Tasavvuf Cenab-ı Hakkın bir kulunu nefsinden öldürüp kendisiyle diri kılmasıdır. Tasavvuf dedikodu ve lafla olmaz, maddî alışkanlıklara ve aşırı isteklere açlık ve sevilen şeylerin terk edilmesi (tapmayı terk) ile olur.(Cüneyd-i Bağdadî)
Bir gün Ken’an Rifai’ye “Tasavvuf nedir?” diye sorulduğunda “gönül bilgisidir” diye cevaplandırıyor. Sonra fikrini şöyle izah ediyor: “En büyüğünden en küçüğüne kadar hiçbir şey yoktur ki Allah’ın iradesi ile olmasın. Seni idare eden ruhun ve aklındır. Ruhun ruhu da Allahdır. Her şeyi hareket ve sükuna getiren kendi mânâsıdır. Mânânın mânâsı da yine Allah’dır. Şu halde ruhu ruha terk etmek ve kendi gözü ile kendini görmesini temin etmek icab eder. Her madde bir mânâyı işaret için vücut bulmuştur. İnsan ise kâinatın mânâsıdır. Onun için koca Mevlânâ “Beytullah Beytullah olalı Allah gidip orada oturmadı, benim gönlüm hanesinde ise ondan gayrı bir şey yok” diyor ki işte tasavvuf bu bilgiyi edinebilmektir. Fakat Eflatun’un da söylediği gibi, bu bilgi kitaplardan öğrenilmiyor. İnsan onu kendi kalbi hazinesinden pek ince bir tefekkür (fikir yürütme, düşünme) ile çıkarabilir ve mukaddes ateşi kendi zatî (aslî, öz) menbaından uyandırabilir.”

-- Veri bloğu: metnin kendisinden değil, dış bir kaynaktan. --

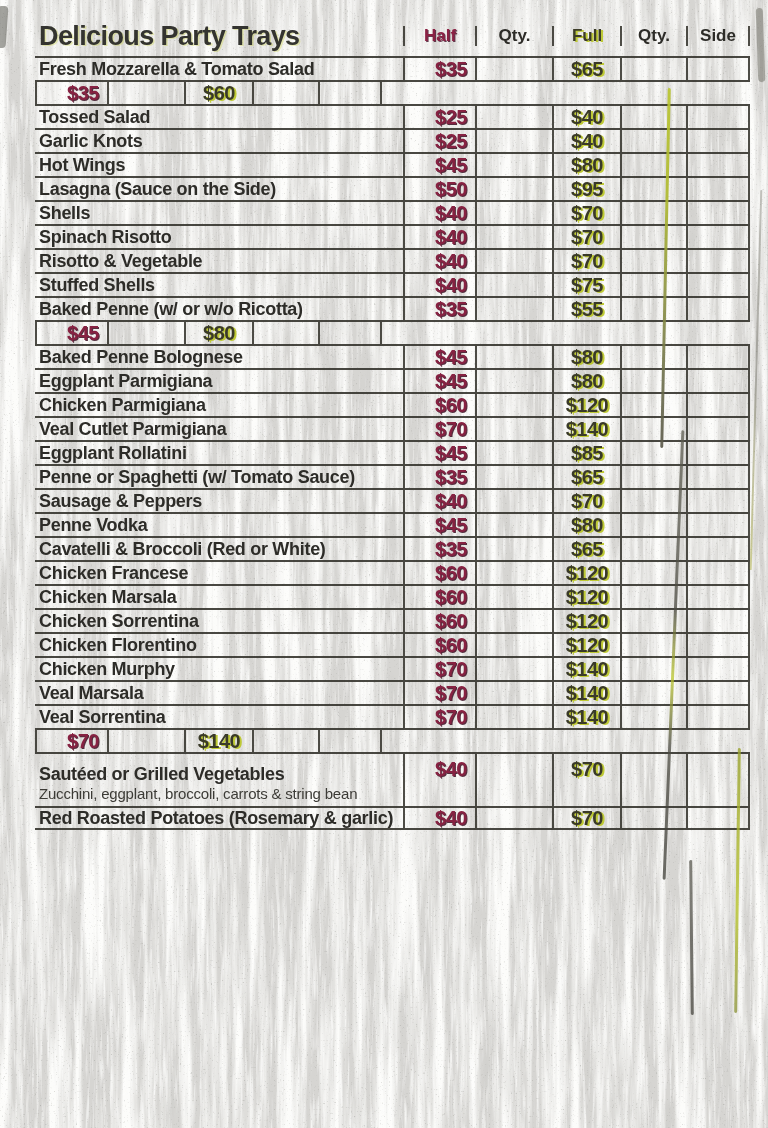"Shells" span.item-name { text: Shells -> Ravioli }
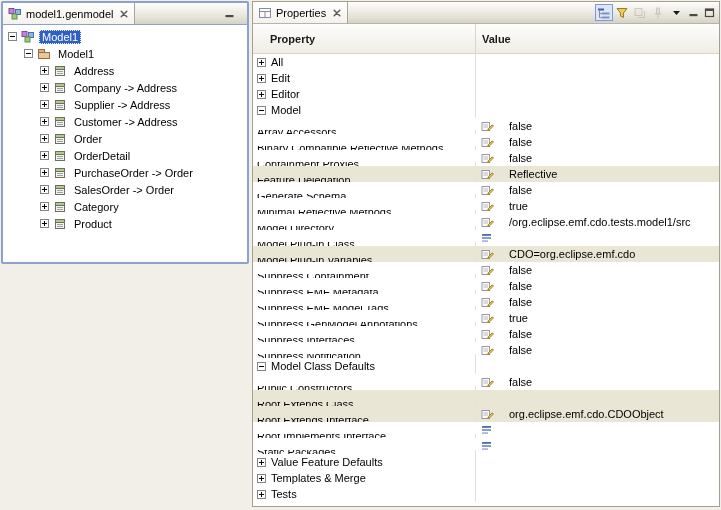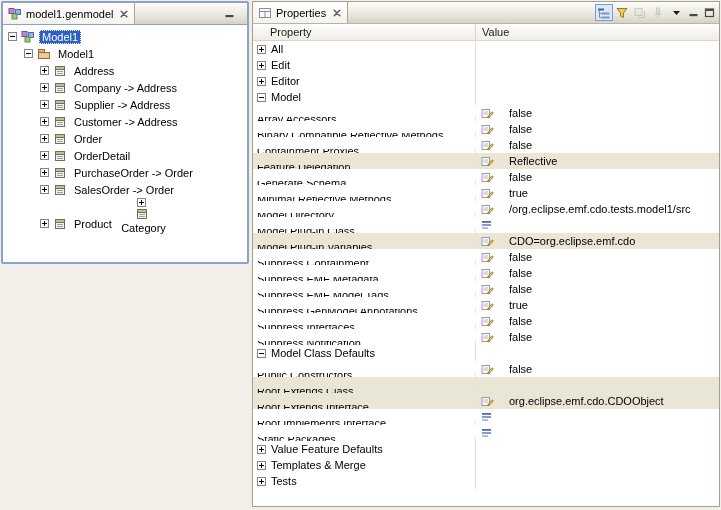"Property" .table-header { font-weight: none -> bold; height: 17px -> 30px }
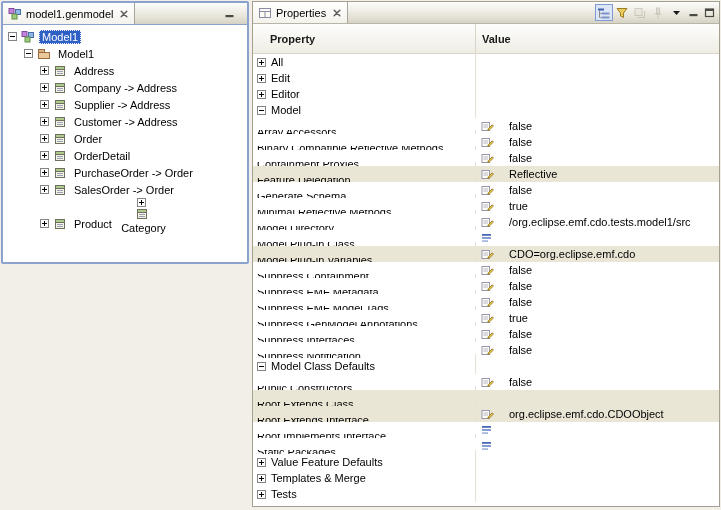"Category" div.trow { flex-direction: column -> none }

Açarsak, tasavvuf, dinin istediği sadece namaz kılmak, oruç tutmak, sabahlara kadar oturup ibadet etmek, hayrat ve hasenatta bulunmak değildir. Şunu bilmek lâzımdır ki Allah fiili ile, kavli ile, sıfatı ve zâtı ile zahir ve batın bütün tasarrufatı (bir şeyi kullanma yetkisi) ile insandan zuhur etmiştir. Binaenaleyh Allah’ın lutfu, keremi, kahrı, gazabı insanlara, yine insanlardan zuhur eder. O halde her muamelenin Hakla olduğunu bilirsen kimden incinecek ve kimi inciteceksin? Bizim vücudumuz Allah’ın sözüne, fiiline, zâhiri(görünür) ve bâtıni(öz) tasarrufuna bir alettir, çoğu zaman insan, Hakkın bu tasarrufunu kendinden zanneder. Halbuki bu tasarruf ödünç ve emanettir. İşte Resûlullah’ın, nefsini bilen Rabbini bilir, diye ifade ettiği düsturun manası budur.”

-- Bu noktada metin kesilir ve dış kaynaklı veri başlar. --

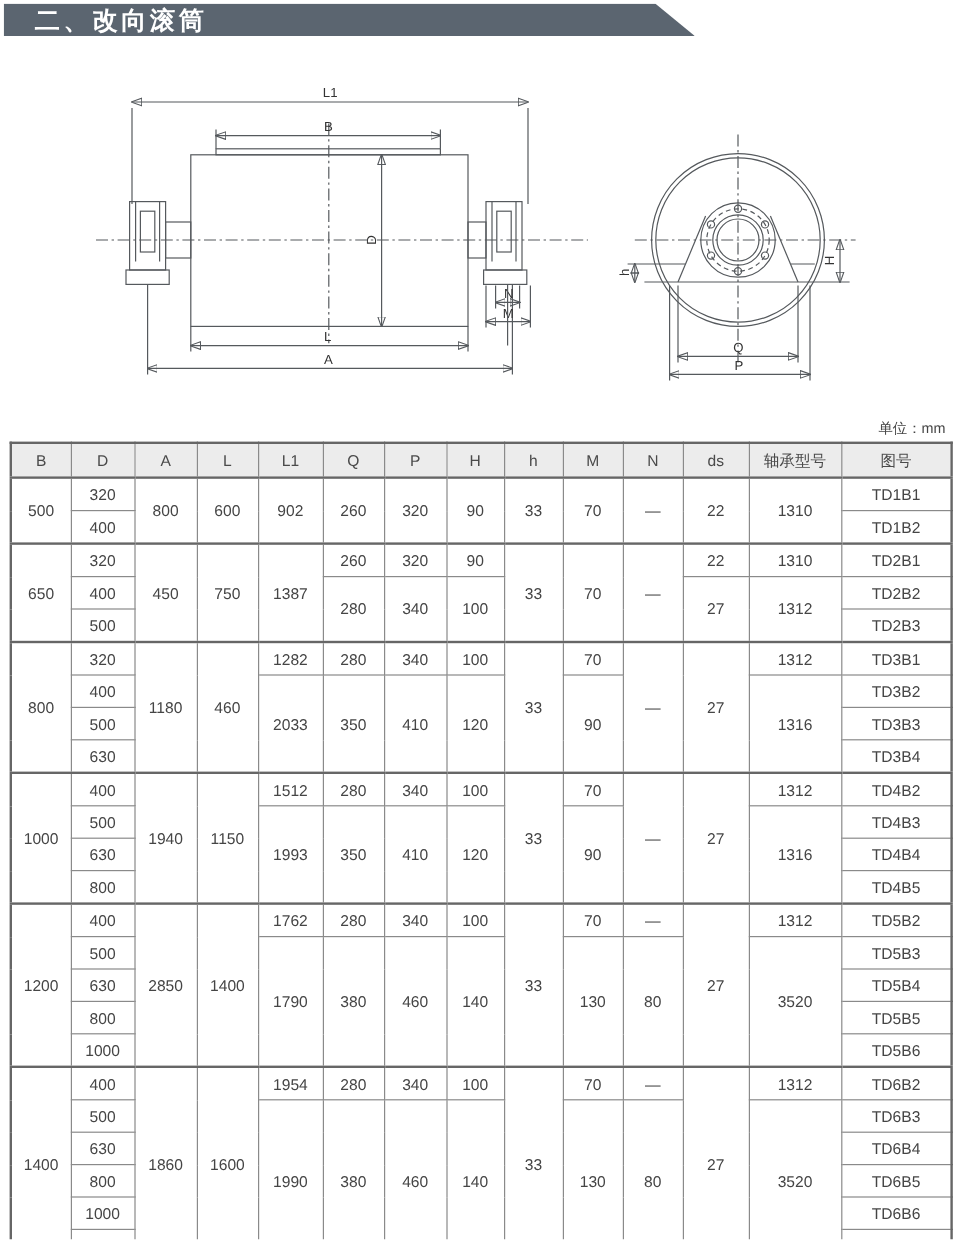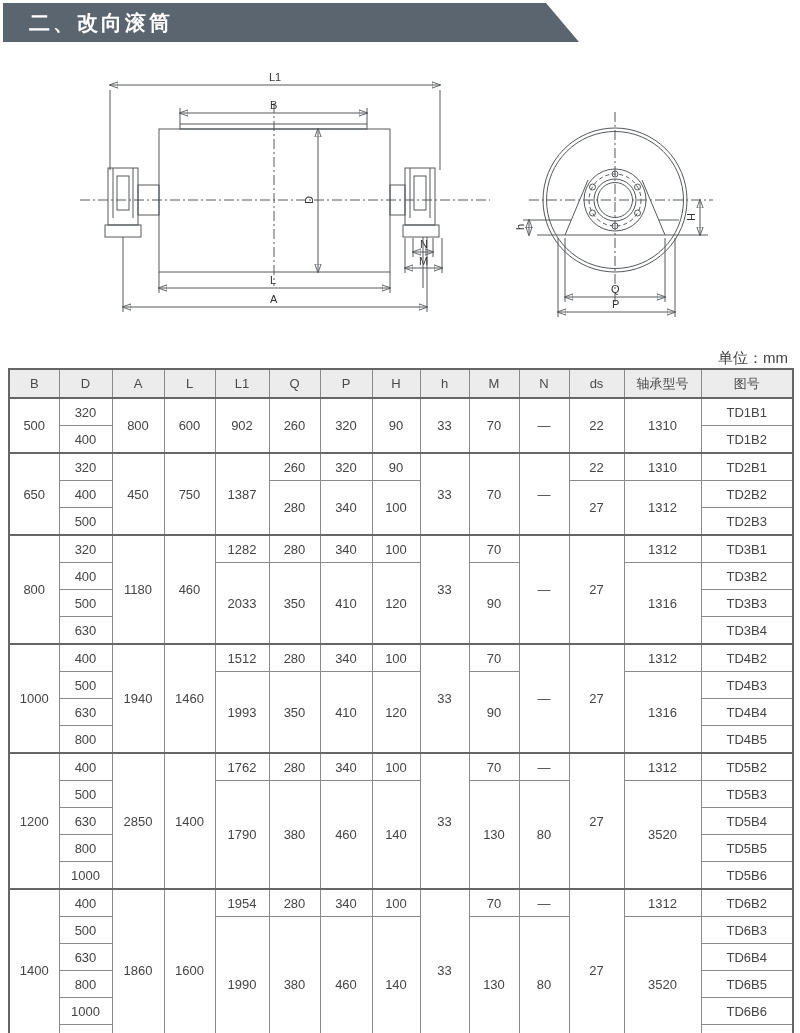"二、改向滚筒" .banner { height: 39px -> 27px }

“Mükevvenat (yaradılmışlar), yani kesret(çokluk), Allah’ın birliğine mâni değildir. Nasıl ki denizin dalgaları, denizin birliğine mâni değilse..” “Meselâ adetleri alalım: 1,2,3 diyoruz. Fakat aslında iki var mıdır? İki, birin tekrarıdır. Anlaşılıyor ki kesretin ifadesi olan bütün adetlerin vücudu birin tekrarından oluşuyor, yani birden başka adet yoktur. Hep vahdet-i vücut.. Bu vahdet ilmi hasıl olunca faili(fiili yapan, özne), mevcudu yalnız Allah bilirsin. Hazret-i Ebûbekir bunun için hiçbir şey görmedim ki onda Allah’ı görmeyeyim dedi. İşte bunu bildin mi ne kediyi, ne köpeği, ne soğanı, ne de sarmısağı fena görmez, tahkir edemezsin.”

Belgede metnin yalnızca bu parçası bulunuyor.